Apa yang terlintas di benak Anda tentang Flores?, mungkin dahi Anda akan mengernyit sembari berpikir. Pulau Flores, pulau yang terletak di dalam wilayah adsminitratif Pemerintah Provinsi Nusa Tenggara Timur ini menyimpan cukup banyak potensi wisata, salah satunya Kampung Megalitik Bena yang diperkirakan telah ada sejak 1200 tahun yang lalu.
Bena adalah sebuah perkampungan tradisional yang terletak di bawah kaki Gunung Inerie, Desa Tiworiwu, Kecamatan Aimere, Kabupaten Ngada. Desa ini bisa ditempuh selama 30 jam dari Bajawa, ibu kota Kabupaten Ngada. Kampung ini terkenal karena sejumlah bangunan megalitik masih berdiri dan tata kehidupan masyarakatnya masih asli. Bagi kita mungkin kampung ini tidak terkenal, tetapi taukah Anda Bahwa kampung adat ini sudah ramai dikunjungi oleh wisatwan Jerman dan Itali.Bagi pencinta wisata sejarah dan budaya, Bena merupakan tempat wisata yang mengagumkan, memasuki kampung ini, hanya ada satu pintu gerbang di sebelah utara. Masyarakat kampung Bena percaya bahwa kampungnya terbentuk karena kapal besar pernah terdampar di atas lereng gunung itu dan tidak bisa berlayar lagi hingga air surut dan berubah menjadi batu hingga sekarang.

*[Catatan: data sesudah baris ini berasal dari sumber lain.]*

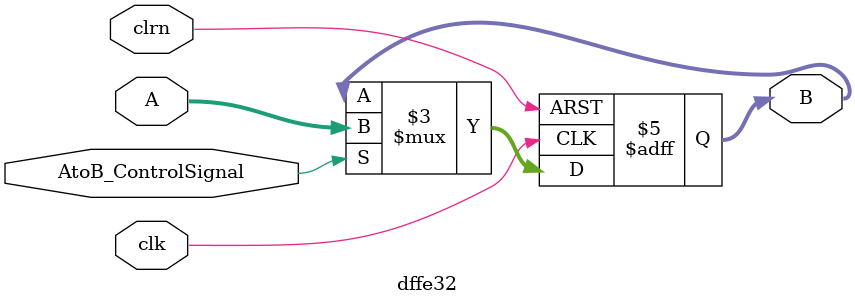
<source format=v>
module dffe32(A,clk,clrn,AtoB_ControlSignal,B); 
	input [31:0] 	A;
	input 			clk,clrn,AtoB_ControlSignal;
	output reg[31:0]B;
	
	always @(negedge clrn or posedge clk)
		if(clrn == 0)  begin
			B <= 0;
		end else begin
			if(AtoB_ControlSignal) B <= A;
		end
endmodule
</source>
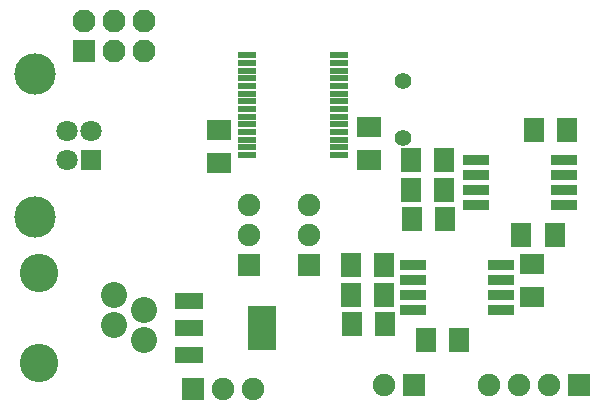
<source format=gbr>
G04 DipTrace 2.4.0.2*
%INBottomMask.gbr*%
%MOIN*%
%ADD40C,0.128*%
%ADD49C,0.056*%
%ADD51C,0.138*%
%ADD53C,0.071*%
%ADD55R,0.071X0.071*%
%ADD63C,0.0868*%
%ADD65R,0.0868X0.0317*%
%ADD67C,0.0769*%
%ADD69R,0.0769X0.0769*%
%ADD71R,0.0631X0.0198*%
%ADD75R,0.0789X0.071*%
%ADD77R,0.071X0.0789*%
%ADD79C,0.075*%
%ADD81R,0.075X0.075*%
%ADD83R,0.0946X0.1498*%
%ADD85R,0.096X0.056*%
%FSLAX44Y44*%
G04*
G70*
G90*
G75*
G01*
%LNBotMask*%
%LPD*%
D85*
X11940Y5940D3*
Y6846D3*
Y7751D3*
D83*
X14378Y6846D3*
D81*
X24940Y4940D3*
D79*
X23940D3*
X22940D3*
X21940D3*
D75*
X12940Y13440D3*
Y12338D3*
X17940Y12440D3*
Y13543D3*
D77*
X20491Y10491D3*
X19389D3*
X18491Y6991D3*
X17389D3*
X18440Y7940D3*
X17338D3*
X20440Y11440D3*
X19338D3*
X20940Y6440D3*
X19838D3*
X24129Y9940D3*
X23027D3*
X23440Y13440D3*
X24543D3*
D75*
X23389Y8991D3*
Y7889D3*
D71*
X16940Y15940D3*
Y15684D3*
Y15428D3*
Y15172D3*
Y14917D3*
Y14661D3*
Y14405D3*
Y14149D3*
Y13893D3*
Y13637D3*
Y13381D3*
Y13125D3*
Y12869D3*
Y12613D3*
X13869D3*
Y12869D3*
Y13125D3*
Y13381D3*
Y13637D3*
Y13893D3*
Y14149D3*
Y14405D3*
Y14661D3*
Y14917D3*
Y15172D3*
Y15428D3*
Y15684D3*
Y15940D3*
D69*
X8440Y16065D3*
D67*
X9440D3*
X10440D3*
Y17065D3*
X9440D3*
X8440D3*
D65*
X22338Y8940D3*
Y8440D3*
Y7940D3*
Y7440D3*
X19424D3*
Y7940D3*
Y8440D3*
Y8940D3*
X24440Y12440D3*
Y11940D3*
Y11440D3*
Y10940D3*
X21527D3*
Y11440D3*
Y11940D3*
Y12440D3*
D81*
X13940Y8940D3*
D79*
Y9940D3*
Y10940D3*
D81*
X15940Y8940D3*
D79*
Y9940D3*
Y10940D3*
D81*
X19440Y4940D3*
D79*
X18440D3*
D81*
X12065Y4815D3*
D79*
X13065D3*
X14065D3*
D77*
X20440Y12440D3*
X19338D3*
X18440Y8940D3*
X17338D3*
D63*
X9460Y7940D3*
X10460Y7440D3*
X9460Y6940D3*
X10460Y6440D3*
D40*
X6960Y5690D3*
Y8690D3*
D55*
X8669Y12440D3*
D53*
Y13424D3*
X7881D3*
Y12440D3*
D51*
X6814Y15302D3*
Y10562D3*
D49*
X19065Y13190D3*
Y15090D3*
M02*

</source>
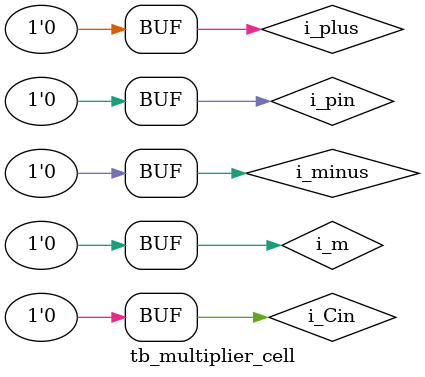
<source format=sv>

`timescale  1ns / 1ps

module tb_multiplier_cell;

// multiplier_cell Parameters
parameter PERIOD  = 10;


// multiplier_cell Inputs
reg   i_pin                                = 0 ;
reg   i_m                                  = 0 ;
reg   i_plus                               = 0 ;
reg   i_minus                              = 0 ;
reg   i_Cin                                = 0 ;

// multiplier_cell Outputs
wire  logic o_Cout                         ;
wire  logic o_Sign                         ;
wire  logic o_pout                         ;


multiplier_cell  u_multiplier_cell (
    .i_pin                   ( i_pin          ),
    .i_m                     ( i_m            ),
    .i_plus                  ( i_plus         ),
    .i_minus                 ( i_minus        ),
    .i_Cin                   ( i_Cin          ),

    .o_Cout            ( o_Cout   ),
    .o_Sign            ( o_Sign   ),
    .o_pout            ( o_pout   )
);

initial
begin

    

    // $finish;
end

endmodule
</source>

Memasuki kampung Bena, Anda akan kagum karena masih ada bangunan Megalitik yang terdiri dari susunan bangunan kuno. Masyarakat Bena tidak tahu secara persis siapa yang mendirikan bangunan megalitik tersebut, tetapi mereka percaya bahwa bebatuan itu disusun oleh seorang lelaki yang perkasa bernama Dhake.
Bebatuan Megalitik Kampung Bena |
Anda akan melihat jelas apa yang dimaksud dengan megalitik itu karena susunan batu sederhana tersebut berada tepat di tengah kampung dan ada jejak telapak kaki yang diyakini masyarakat merupakan jejak kaki Dhake. Selain itu, di samping kiri kanan kampung tersebut berjejer rumah penduduk yang masih sangat tradisional dan terletak saling berhadapan. Rumah tersebut masih terdiri dari material alam sehingga masih sangat alami. Rumah ini dikatakan tradisional juga karena hanya mempunyai satu pintu sama seperti pintu masuk kampung.
Rumah adat Kampung Bena |
Saat Anda datang, masyarakat Bena akan menyambut Anda dengan senyum dan sapa, Anda bisa benar-benar berbincang langsung tentang budaya setempat dan masyarakat Bena dengan ramah akan menjelaskan. Di sini Anda tidak akan menemukan listrik karena listrik memang belum masuk.
Karena keunikannya, kampung Bena sudah didaftarkan menjadi situs warisan dunia UNESCO tahun 1995 walaupun belum diterima. Yang menarik dari kampung ini adalah tradisi bertenunnya yang masih bisa ditemui. Kegiatan bertenun ini masih dilakukan oleh wanita, sedangkan pria berladang.
Hasil tenun dari Bena dinamakan tenun Bajawa. Tenun ini memiliki motif-motif kuno yang tercetak di atas tenunnya. Para penenun ini mampu menghasilkan irama khas dari tubrukan kayu dengan kayu yang dipergunakan. Motif tenun Bajawa yang utama bernama Jara yang bercorak geometris berbentuk kuda. Motif lainnya yang menonjol adalah Ghi'u dan Li'e Gulu. Biasanya tenun ini diproduksi untuk kebutuhan ritual adat di samping kebutuhan pakaian sehari-hari.
Lawoa Dha Bhajawa contohnya. Kain ini merupakan sarung bagi perempuan yang digunakan upacara adat. Sedangkan untuk kain adat bagi pria dinamakan Sapu Dha A'dha. Ingin mengenal budaya Megalitikum lebih jauh, arahkan tujuan Anda ke Flores, Kampung Bena.